Let us assume $b_k=\frac{5}{k}{x}^k$ therefore

$b_{k+1}=\frac{5}{k+1}{x}^{k+1}$

The ratio for the absolute convergence is 

$$\begin{gathered} \underset{k\to \infty }{\lim }\left|\frac{b_{k+1}}{b_k}\right|=\underset{k\to \infty }{\lim }\left|\frac{{\displaystyle \frac{5}{k+1}{x}^{k+1}}}{{\displaystyle \frac{5}{k}{x}^k}}\right| \\ =\underset{k\to \infty }{\lim }\left|\frac{k}{k+1}x\right| \\ =\underset{k\to \infty }{\lim }\left|x\right|\frac{k}{k+1} \end{gathered}$$

Here the limit is $\left|x\right|$. So, by the ratio test of absolute convergence, we know that series will converge absolutely when $\left|x\right|<1$ that is $-1<x<1$.

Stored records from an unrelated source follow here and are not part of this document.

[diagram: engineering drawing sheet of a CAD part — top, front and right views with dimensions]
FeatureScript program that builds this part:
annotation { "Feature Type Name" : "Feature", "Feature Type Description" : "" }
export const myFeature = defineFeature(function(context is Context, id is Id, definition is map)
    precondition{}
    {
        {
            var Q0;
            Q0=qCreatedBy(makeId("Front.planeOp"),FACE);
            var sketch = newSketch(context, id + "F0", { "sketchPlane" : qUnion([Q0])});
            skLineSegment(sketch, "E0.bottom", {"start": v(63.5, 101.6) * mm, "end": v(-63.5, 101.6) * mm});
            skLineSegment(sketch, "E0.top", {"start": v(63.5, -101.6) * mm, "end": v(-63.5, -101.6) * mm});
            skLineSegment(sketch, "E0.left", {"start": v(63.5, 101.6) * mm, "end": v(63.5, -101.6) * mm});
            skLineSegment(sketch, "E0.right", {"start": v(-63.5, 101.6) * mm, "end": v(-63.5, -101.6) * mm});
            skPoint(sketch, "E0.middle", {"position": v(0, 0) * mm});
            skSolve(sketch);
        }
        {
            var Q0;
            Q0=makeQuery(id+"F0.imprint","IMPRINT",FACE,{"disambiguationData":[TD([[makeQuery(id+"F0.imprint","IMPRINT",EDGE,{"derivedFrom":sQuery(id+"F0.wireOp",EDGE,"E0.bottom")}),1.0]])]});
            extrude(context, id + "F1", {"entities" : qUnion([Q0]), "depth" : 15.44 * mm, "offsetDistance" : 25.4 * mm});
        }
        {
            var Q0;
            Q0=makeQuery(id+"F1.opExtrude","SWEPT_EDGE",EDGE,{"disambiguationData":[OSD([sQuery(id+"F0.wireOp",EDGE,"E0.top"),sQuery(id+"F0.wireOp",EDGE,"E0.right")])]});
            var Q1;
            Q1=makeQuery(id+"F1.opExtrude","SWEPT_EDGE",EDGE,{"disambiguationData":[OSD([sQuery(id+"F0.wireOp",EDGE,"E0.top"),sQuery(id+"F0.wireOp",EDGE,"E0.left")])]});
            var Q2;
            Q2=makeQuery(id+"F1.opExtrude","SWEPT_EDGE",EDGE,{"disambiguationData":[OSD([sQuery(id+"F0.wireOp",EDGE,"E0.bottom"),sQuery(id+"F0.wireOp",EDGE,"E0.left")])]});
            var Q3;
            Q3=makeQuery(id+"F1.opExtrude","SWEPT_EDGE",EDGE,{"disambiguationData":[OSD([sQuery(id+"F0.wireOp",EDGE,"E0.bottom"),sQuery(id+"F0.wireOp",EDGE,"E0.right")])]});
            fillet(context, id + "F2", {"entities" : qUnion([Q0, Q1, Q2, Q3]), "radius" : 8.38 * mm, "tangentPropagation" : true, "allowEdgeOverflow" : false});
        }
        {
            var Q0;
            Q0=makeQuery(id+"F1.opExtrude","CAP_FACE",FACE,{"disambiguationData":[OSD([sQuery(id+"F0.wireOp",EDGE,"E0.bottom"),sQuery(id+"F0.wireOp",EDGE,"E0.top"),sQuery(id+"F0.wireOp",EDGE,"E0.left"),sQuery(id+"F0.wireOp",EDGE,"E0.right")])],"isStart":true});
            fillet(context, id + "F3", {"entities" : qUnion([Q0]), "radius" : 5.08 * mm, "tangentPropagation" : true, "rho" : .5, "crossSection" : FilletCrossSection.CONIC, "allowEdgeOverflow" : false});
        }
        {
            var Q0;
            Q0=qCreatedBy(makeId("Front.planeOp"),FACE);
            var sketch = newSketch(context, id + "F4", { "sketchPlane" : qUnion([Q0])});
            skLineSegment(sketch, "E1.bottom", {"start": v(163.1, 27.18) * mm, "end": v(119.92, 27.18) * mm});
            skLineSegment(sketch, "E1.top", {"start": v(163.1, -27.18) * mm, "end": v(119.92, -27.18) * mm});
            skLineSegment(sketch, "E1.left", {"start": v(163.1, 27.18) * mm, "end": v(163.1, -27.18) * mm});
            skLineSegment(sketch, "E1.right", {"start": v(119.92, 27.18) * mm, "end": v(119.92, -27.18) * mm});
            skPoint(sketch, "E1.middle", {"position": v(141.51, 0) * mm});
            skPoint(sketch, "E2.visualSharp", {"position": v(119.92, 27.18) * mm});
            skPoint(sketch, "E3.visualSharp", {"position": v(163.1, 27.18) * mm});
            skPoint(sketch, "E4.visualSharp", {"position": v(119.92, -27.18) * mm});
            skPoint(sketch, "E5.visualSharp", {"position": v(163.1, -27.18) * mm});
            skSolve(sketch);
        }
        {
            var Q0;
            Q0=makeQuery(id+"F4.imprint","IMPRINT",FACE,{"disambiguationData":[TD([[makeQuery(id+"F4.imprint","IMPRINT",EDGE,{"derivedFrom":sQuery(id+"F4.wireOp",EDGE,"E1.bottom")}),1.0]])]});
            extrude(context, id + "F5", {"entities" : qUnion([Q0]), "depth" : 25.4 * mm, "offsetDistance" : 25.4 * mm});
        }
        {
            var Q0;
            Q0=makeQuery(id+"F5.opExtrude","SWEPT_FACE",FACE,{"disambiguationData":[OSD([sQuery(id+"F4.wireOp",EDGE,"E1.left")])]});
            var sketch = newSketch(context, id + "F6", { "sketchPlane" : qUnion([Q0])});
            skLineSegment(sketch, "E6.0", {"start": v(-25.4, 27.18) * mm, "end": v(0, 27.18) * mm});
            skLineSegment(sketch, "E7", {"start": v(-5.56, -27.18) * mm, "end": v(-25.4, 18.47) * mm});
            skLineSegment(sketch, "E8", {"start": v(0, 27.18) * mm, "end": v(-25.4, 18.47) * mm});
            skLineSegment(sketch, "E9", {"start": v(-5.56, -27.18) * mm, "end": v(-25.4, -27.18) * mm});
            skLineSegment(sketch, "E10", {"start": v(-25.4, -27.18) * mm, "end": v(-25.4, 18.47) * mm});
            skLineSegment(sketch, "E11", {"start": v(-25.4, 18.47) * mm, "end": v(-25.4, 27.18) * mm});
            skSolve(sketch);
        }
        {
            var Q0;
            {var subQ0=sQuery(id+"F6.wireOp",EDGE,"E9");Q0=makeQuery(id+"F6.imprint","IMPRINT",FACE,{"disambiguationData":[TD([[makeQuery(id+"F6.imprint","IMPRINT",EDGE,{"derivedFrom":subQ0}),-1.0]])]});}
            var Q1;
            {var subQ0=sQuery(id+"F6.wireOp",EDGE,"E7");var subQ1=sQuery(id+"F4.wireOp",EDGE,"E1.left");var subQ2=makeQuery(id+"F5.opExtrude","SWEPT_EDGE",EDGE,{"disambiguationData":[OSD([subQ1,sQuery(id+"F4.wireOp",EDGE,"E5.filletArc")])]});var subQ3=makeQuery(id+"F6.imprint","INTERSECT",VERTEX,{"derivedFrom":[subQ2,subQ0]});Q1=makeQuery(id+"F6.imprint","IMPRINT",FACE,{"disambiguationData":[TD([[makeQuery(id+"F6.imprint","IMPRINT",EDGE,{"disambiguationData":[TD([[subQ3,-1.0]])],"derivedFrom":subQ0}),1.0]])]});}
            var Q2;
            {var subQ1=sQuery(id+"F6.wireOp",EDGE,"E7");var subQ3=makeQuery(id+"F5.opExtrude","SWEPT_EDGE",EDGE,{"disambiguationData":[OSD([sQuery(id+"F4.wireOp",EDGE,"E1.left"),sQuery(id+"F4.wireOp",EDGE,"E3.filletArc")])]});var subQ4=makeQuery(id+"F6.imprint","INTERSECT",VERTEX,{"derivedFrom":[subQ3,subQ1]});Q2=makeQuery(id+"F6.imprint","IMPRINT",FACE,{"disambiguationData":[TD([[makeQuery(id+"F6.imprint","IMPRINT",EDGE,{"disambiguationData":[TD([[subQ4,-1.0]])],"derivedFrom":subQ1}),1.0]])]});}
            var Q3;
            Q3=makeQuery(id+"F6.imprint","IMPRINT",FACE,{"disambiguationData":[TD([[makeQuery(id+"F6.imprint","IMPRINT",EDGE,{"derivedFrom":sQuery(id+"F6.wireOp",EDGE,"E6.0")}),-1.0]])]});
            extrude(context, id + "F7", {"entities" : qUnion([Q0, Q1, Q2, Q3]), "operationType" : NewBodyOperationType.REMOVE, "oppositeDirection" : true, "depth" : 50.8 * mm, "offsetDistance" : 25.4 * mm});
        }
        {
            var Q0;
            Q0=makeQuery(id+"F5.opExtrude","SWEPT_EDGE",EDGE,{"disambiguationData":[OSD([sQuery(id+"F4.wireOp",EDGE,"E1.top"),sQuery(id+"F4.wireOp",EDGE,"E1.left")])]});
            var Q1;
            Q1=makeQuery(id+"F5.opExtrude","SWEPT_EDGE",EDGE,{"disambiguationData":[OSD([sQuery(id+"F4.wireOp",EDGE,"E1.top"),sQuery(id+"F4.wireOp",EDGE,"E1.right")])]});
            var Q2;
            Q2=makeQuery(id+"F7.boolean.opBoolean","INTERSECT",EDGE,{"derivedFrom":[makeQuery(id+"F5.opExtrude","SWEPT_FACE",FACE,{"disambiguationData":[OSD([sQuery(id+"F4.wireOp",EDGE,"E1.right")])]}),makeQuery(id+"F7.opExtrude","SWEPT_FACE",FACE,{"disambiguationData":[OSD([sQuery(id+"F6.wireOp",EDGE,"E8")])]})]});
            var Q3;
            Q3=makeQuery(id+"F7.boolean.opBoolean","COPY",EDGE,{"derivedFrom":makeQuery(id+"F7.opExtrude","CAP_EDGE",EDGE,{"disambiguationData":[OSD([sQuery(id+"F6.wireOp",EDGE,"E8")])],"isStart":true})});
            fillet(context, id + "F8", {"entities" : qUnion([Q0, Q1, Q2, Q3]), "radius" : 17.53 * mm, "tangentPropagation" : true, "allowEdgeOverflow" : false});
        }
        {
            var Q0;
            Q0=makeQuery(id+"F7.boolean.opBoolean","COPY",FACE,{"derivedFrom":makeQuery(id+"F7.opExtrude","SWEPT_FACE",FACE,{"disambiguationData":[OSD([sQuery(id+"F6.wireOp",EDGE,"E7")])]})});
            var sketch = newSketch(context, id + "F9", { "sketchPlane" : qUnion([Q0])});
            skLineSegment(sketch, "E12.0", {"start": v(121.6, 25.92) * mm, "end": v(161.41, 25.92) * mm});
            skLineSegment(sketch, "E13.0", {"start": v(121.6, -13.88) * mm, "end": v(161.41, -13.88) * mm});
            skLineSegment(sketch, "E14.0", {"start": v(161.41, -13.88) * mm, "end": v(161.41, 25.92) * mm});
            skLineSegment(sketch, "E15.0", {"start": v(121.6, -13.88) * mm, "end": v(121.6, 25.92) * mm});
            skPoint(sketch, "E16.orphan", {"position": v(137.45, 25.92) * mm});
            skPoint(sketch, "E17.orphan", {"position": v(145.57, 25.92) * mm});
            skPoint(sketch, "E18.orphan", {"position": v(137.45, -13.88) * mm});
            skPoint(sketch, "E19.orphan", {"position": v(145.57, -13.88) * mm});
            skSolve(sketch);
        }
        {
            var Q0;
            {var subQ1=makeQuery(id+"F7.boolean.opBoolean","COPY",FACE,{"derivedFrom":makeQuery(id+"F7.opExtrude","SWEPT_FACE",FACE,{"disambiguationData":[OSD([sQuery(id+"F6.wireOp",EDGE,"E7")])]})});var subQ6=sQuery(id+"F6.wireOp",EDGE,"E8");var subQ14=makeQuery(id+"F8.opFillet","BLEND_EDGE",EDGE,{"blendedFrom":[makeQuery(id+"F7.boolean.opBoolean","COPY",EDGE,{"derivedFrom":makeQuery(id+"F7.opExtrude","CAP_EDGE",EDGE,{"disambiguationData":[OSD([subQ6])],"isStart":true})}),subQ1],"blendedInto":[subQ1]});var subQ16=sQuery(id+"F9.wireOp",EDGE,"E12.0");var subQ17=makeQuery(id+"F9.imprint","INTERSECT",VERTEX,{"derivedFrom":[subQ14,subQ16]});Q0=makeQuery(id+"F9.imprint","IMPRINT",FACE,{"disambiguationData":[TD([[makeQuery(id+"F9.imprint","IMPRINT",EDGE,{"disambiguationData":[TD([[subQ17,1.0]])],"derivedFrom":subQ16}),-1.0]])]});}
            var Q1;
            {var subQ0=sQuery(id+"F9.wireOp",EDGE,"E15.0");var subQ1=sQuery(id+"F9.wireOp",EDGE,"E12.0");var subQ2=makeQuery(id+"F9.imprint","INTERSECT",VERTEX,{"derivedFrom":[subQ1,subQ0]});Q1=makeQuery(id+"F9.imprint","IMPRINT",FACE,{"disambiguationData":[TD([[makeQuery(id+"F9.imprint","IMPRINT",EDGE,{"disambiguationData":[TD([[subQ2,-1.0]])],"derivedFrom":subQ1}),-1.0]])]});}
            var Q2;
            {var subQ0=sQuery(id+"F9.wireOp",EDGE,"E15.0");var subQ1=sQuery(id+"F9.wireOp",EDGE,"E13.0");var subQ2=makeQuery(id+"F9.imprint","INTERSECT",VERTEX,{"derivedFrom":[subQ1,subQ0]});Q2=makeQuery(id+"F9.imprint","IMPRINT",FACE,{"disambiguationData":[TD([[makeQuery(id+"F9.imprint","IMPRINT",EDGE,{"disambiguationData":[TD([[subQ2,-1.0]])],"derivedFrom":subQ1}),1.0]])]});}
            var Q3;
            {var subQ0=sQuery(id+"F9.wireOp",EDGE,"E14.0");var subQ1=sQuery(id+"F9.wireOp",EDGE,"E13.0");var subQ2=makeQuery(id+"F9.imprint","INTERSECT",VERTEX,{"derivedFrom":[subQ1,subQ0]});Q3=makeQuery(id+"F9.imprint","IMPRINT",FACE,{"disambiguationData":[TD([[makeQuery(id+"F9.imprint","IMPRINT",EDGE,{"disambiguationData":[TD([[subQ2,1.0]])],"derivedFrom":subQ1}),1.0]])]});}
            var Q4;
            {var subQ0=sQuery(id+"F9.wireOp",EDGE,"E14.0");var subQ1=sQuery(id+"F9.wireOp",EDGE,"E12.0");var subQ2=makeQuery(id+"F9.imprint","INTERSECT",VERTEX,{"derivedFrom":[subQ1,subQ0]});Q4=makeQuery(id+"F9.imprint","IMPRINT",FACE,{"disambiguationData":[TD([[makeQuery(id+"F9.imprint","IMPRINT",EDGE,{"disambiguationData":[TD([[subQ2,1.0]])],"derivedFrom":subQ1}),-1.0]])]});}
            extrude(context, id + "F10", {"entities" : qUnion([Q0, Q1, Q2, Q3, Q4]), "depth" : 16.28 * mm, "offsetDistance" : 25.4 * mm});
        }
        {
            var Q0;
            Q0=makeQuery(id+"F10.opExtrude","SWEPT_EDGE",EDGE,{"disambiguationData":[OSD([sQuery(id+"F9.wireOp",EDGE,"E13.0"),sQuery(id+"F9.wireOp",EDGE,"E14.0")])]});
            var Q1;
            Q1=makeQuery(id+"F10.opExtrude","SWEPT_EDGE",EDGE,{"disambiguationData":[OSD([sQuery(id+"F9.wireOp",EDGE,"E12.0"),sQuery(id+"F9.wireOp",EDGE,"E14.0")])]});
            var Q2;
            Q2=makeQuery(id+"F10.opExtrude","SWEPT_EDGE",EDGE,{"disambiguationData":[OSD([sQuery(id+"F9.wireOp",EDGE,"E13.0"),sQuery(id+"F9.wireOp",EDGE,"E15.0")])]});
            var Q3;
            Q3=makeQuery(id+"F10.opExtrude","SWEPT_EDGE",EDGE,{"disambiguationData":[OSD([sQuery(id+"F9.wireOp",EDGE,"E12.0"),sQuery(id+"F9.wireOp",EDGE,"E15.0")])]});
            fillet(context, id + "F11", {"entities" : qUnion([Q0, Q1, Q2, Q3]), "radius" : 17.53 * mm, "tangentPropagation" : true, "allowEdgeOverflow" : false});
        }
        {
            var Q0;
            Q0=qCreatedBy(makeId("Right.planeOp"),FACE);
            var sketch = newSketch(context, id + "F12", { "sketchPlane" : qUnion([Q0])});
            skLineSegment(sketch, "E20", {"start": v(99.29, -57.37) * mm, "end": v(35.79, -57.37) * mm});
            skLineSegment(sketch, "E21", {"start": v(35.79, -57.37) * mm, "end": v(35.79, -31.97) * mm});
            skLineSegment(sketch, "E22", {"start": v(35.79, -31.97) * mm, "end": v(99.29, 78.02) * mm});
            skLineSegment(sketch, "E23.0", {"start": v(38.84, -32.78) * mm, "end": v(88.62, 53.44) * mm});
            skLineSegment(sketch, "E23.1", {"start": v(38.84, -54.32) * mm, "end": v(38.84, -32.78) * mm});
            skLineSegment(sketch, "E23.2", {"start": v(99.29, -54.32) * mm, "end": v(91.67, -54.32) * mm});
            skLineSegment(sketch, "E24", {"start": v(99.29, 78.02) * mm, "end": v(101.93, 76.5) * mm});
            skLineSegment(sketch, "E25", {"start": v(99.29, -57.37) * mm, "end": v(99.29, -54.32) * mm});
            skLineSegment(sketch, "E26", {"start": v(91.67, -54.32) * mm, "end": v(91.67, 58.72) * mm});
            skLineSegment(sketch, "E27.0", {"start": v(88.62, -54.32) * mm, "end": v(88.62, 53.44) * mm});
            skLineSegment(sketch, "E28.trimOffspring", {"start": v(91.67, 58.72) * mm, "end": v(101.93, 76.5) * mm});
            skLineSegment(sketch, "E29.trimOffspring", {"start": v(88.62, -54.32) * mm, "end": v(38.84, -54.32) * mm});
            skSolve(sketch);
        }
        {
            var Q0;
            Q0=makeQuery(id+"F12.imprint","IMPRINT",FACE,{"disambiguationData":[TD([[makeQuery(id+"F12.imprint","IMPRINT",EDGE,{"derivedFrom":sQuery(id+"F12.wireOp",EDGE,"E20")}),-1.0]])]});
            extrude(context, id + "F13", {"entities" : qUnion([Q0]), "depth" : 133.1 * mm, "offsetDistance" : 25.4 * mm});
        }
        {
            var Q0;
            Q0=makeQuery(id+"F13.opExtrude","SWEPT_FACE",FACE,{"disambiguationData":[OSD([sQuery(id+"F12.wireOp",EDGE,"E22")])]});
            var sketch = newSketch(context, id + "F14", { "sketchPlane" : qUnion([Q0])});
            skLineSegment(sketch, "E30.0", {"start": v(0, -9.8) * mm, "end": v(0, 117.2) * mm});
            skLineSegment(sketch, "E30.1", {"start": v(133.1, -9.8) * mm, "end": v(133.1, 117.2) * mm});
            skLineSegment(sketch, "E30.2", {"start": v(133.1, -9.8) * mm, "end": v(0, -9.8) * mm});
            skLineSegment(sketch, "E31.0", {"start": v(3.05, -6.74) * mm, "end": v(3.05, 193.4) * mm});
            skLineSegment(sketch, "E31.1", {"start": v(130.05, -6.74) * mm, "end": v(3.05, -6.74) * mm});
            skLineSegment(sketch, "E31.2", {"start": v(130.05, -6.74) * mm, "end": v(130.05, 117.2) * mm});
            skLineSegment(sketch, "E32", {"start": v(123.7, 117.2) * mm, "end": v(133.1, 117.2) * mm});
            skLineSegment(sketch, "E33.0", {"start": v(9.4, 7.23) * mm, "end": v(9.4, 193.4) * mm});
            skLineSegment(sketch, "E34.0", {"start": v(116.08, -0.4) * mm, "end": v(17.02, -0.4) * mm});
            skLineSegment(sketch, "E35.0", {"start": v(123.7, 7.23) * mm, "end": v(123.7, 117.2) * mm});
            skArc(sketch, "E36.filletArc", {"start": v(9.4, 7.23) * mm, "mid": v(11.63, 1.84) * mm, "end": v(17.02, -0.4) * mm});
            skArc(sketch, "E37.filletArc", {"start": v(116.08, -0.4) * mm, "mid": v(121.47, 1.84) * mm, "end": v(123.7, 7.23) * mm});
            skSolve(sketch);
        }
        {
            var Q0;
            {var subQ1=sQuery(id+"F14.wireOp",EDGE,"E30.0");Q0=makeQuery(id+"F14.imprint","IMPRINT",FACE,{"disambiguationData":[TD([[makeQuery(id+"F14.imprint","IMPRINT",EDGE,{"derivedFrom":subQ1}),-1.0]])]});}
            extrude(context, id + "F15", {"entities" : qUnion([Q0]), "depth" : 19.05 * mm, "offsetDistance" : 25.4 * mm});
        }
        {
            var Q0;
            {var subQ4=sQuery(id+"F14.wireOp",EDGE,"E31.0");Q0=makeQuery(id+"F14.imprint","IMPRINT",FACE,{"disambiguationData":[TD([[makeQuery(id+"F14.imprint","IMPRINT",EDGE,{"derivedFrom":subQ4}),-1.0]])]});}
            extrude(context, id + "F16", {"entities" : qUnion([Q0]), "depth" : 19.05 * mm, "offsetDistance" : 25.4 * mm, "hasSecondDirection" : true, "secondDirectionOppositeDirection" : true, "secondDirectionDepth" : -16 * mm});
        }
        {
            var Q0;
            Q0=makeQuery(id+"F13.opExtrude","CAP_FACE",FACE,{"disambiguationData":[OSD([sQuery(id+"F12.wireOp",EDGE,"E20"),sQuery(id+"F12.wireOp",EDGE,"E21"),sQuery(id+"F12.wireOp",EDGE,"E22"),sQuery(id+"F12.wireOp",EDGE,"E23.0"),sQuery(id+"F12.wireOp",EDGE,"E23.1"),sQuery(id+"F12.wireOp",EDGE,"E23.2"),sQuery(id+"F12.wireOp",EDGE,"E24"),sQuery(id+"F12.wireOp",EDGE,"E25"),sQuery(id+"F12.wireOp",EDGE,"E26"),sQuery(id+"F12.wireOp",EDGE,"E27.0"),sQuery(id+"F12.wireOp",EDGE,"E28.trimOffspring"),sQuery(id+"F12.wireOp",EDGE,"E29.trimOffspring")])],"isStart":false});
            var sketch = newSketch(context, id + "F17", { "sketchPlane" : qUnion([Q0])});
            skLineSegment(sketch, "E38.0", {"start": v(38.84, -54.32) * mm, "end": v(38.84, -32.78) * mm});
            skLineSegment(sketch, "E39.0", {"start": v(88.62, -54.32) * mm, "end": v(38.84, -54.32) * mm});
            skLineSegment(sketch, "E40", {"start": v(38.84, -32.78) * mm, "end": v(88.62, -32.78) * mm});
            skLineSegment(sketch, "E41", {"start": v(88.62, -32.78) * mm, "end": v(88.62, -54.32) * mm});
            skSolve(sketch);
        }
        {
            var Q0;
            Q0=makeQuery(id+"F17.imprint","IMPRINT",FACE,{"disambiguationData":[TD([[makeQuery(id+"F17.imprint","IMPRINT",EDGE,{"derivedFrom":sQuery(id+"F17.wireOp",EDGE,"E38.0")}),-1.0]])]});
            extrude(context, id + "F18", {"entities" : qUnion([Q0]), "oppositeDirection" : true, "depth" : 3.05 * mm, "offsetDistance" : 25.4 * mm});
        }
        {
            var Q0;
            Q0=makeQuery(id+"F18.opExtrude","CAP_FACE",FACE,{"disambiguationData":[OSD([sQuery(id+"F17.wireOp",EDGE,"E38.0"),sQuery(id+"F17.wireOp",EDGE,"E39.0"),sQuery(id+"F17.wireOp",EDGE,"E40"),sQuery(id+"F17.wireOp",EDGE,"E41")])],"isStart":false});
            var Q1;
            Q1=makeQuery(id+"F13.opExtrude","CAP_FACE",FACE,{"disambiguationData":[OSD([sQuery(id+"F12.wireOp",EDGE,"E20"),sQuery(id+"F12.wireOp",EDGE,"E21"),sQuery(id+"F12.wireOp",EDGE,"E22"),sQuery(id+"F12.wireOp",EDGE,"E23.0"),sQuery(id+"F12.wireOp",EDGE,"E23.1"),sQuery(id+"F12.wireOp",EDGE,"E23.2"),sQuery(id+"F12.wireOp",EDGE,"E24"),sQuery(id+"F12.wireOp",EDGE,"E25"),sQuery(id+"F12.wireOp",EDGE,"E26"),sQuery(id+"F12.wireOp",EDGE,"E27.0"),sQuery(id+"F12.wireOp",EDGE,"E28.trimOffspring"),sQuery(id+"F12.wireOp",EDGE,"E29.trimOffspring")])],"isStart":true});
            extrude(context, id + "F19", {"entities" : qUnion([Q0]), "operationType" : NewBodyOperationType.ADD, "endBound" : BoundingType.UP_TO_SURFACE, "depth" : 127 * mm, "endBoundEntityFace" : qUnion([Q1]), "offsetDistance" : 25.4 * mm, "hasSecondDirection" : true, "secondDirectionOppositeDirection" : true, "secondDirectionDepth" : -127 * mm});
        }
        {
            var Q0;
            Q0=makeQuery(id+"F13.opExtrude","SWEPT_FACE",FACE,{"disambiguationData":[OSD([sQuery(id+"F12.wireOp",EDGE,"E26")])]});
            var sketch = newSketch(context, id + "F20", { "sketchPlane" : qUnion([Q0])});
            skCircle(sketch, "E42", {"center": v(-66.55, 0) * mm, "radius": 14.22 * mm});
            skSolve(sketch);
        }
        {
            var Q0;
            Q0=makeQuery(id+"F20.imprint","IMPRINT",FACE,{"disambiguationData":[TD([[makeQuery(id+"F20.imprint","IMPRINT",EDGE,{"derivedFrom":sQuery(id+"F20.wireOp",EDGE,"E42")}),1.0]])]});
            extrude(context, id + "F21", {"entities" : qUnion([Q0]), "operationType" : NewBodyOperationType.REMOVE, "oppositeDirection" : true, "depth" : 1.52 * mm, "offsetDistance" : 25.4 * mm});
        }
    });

Now, since the intervals are finite so we analyze the behavior of the series at the endpoints.

So, when $x=-1$

$$\begin{gathered} \sum _{k=1}^{\infty }\frac{5}{k}{x}^k=\sum _{k=1}^{\infty }\frac{5}{k}{\left(-1\right)}^k \\ =\sum _{k=1}^{\infty }\frac{5}{k} \end{gathered}$$

The result is just a constant multiple of the harmonic series, which converges conditionally.

So, when $x=1$

$$\begin{gathered} \sum _{k=1}^{\infty }\frac{5}{k}{x}^k=\sum _{k=1}^{\infty }\frac{5}{k}{\left(1\right)}^k \\ =\sum _{k=1}^{\infty }\frac{5}{k} \end{gathered}$$

The result is the alternating multiple of the arithmetic series, which diverges. 

Therefore, the interval of convergence of the power series $\sum _{k=1}^{\infty }\frac{5}{k}{x}^k$ is $\left(-1,1\right)$.